On 11-06-17 06:51 PM, Jed Rothwell wrote:
Someone here said that Rossi is offering "an appeal to authority." Strictly speaking, he is not.

Yes, he is. His evidence that the steam is dry is "So-and-so says so." But no data is presented to back So-and-so's opinion; all we have is a bare conclusion by someone who is "an authority". What probe was used? What property of the effluent was measured? What was the measured value? Nobody knows! What are the error bars on the dryness measure? What's that, they don't have any? Oh, no, of course not -- it's an absolute statement: "It's *dry*".

If that's not "appealing to an authority" then I don't know the meaning of simple English sentences.

Jed has speculated that Rossi has performed his own simple tests to determine if the steam is dry (pass hand through steam, judge by feel) but AFAIK no evidence has ever been shown that even such simple tests were done.


That would be a logical fallacy, called a "Fallacious Appeal to Authority, Misuse of Authority":

http://www.nizkor.org/features/fallacies/appeal-to-authority.html

Bosh. Their definition is far narrower than the way the phrase "appeal to authority" is actually used, and is far narrower than makes sense.

The argument "Joe said so", by itself, is never deductively valid, never fully conclusive, no matter how much of an authority Joe is. It only becomes a solid argument when we can not only quote Joe, but also cite the evidence Joe used to arrive at that conclusion.

In this case, Rossi has quoted an authority regarding the steam ... but the evidence used by that authority has never been revealed. Consequently, we are left with a simple "appeal to authority", which, by itself, can never prove anything.

Show us the data -- heck, just tell us what measurement was actually done and what probe was really used to do it -- and then we'll have some evidence that the steam was dry (or wasn't). But without that, we have nothing but -- well -- hot air.



Rossi is citing actual, bona fide authorities in the relevant field such as Dr. Galantini. That is a legitimate thing to do ...

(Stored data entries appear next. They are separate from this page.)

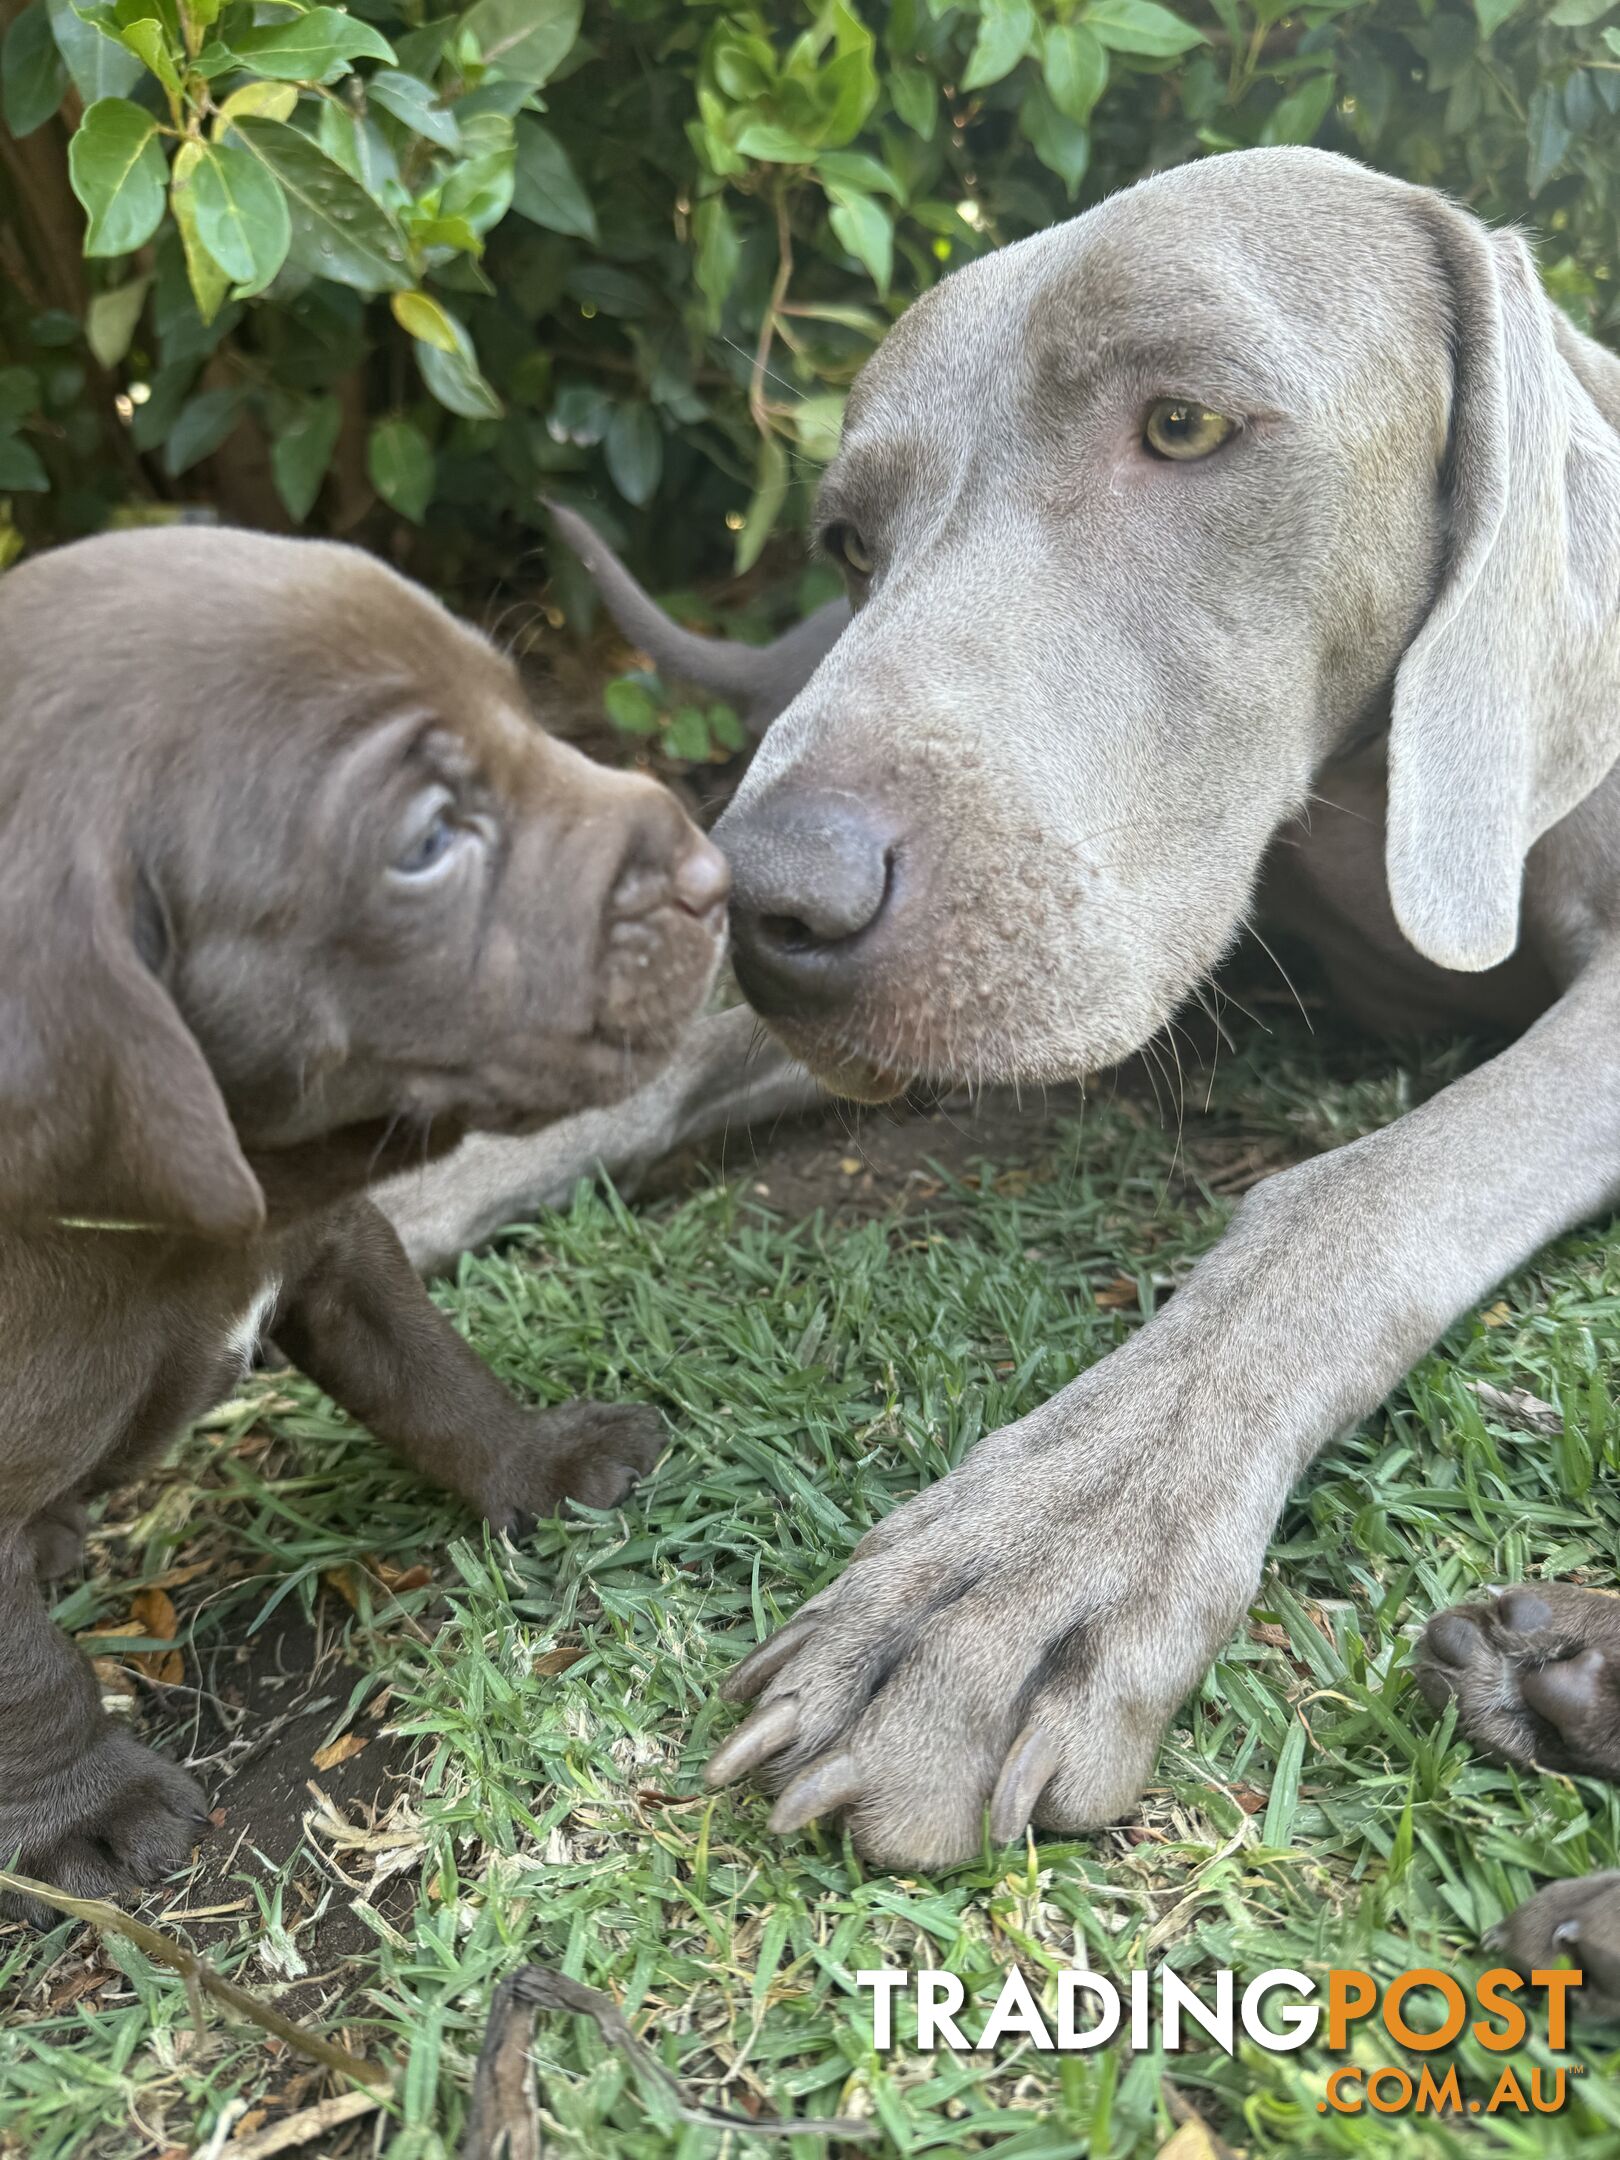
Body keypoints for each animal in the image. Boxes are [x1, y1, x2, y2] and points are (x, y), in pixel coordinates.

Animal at [0, 531, 725, 1918]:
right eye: (430, 839)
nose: (716, 874)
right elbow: (26, 1677)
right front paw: (89, 1806)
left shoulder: (337, 1249)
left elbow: (434, 1376)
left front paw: (540, 1464)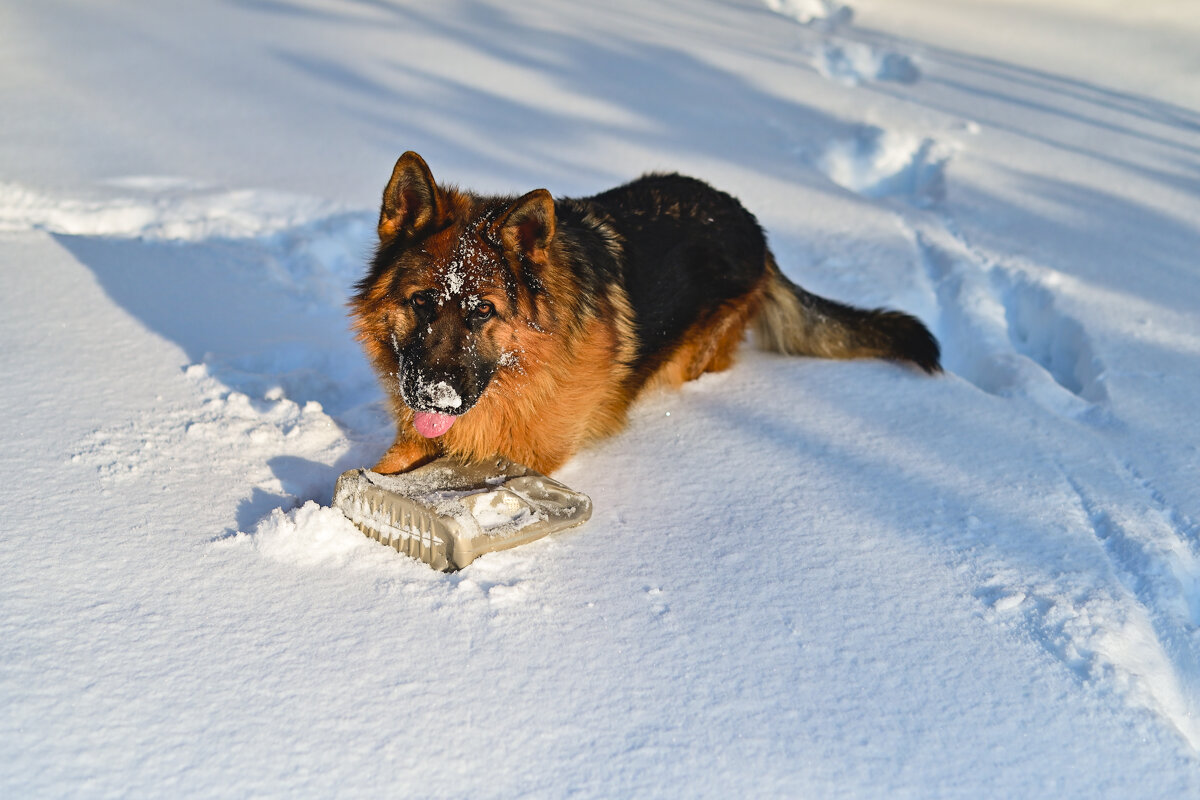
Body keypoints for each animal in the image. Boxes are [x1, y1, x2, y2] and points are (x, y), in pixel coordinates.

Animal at [350, 152, 940, 472]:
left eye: (482, 312)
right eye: (421, 301)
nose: (433, 396)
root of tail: (750, 221)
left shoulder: (528, 457)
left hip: (695, 354)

Not with a complete lack of cited data, not in any scientific forum. Galantini can say "It's dry!" 'till he's blue in the face, but unless he's willing to add something like, "And I know that because I measured XYZ property and it was less than ZYX value" it's just so much noise.

This is the difference between science, and everything else: In religion, in the military, in government, in business, in school, you can say "Joe Blow Honcho said we should all JUMP!" and everybody jumps. In science, you can say "Joe Blow Honcho said we should all JUMP!" and the usual response is, "What was his reasoning, and what's his data?"

Galantini said "It's dry". So, that's nice; if he'd said "It's sopping wet" it would have been Game Over. But where's his data?